*WHAT THE TASK ASKS*
Your answer should be every line from the records that contains "nasm".

*PROVIDED DATA*
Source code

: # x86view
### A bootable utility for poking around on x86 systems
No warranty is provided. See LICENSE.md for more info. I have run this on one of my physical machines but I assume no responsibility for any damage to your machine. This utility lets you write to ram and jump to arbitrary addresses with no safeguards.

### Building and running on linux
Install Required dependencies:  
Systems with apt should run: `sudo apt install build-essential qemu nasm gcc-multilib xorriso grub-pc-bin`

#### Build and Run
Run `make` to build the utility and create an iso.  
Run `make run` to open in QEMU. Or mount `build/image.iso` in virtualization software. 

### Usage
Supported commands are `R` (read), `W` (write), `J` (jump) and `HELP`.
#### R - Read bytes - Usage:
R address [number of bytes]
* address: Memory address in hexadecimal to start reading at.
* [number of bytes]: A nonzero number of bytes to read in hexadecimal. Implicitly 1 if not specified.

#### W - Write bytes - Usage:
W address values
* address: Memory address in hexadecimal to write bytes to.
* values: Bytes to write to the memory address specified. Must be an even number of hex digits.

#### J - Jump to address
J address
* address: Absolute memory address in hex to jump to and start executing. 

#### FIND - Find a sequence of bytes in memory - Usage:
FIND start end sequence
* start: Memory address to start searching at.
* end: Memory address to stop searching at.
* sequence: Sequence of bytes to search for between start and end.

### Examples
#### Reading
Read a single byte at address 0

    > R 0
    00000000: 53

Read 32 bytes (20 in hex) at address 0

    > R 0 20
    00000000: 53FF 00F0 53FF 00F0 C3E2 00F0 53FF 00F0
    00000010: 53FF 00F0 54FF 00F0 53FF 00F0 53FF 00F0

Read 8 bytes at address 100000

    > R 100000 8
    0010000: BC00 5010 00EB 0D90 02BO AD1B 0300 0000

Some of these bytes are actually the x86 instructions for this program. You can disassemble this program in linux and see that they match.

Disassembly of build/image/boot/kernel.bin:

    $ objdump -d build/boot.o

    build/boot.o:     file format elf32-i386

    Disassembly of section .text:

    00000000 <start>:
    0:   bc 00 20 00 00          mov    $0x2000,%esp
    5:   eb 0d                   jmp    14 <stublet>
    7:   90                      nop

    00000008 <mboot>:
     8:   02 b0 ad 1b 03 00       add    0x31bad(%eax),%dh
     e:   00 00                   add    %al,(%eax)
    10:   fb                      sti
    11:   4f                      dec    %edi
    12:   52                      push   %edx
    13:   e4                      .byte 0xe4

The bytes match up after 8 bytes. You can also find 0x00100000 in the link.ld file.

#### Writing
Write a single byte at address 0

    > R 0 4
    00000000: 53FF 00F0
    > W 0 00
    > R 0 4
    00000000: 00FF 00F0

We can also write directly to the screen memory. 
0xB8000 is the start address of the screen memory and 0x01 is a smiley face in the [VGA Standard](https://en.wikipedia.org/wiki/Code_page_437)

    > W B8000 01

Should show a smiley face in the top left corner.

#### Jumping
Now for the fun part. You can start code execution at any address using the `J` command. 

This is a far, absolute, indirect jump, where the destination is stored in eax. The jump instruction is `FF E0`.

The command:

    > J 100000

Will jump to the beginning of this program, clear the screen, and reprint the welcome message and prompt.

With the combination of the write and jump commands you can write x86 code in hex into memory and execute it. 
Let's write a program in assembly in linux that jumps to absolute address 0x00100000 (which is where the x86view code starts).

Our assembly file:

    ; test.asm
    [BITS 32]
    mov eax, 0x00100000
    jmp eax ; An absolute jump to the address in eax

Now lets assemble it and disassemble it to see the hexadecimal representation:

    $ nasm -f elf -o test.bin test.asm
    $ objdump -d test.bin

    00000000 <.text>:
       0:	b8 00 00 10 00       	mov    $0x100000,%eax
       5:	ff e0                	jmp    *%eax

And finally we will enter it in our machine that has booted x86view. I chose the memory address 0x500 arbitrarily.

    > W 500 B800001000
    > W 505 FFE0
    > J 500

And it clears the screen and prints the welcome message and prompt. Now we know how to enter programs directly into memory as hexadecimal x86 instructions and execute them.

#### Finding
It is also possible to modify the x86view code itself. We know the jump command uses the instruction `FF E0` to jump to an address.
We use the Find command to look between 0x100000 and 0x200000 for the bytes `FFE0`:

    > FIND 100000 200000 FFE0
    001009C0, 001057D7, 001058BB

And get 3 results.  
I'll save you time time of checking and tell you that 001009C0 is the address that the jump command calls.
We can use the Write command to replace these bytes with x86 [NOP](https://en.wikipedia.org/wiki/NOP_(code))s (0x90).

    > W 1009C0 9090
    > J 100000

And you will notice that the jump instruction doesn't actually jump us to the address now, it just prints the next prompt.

*ANSWER TO THE EXERCISE*
Systems with apt should run: `sudo apt install build-essential qemu nasm gcc-multilib xorriso grub-pc-bin`
    $ nasm -f elf -o test.bin test.asm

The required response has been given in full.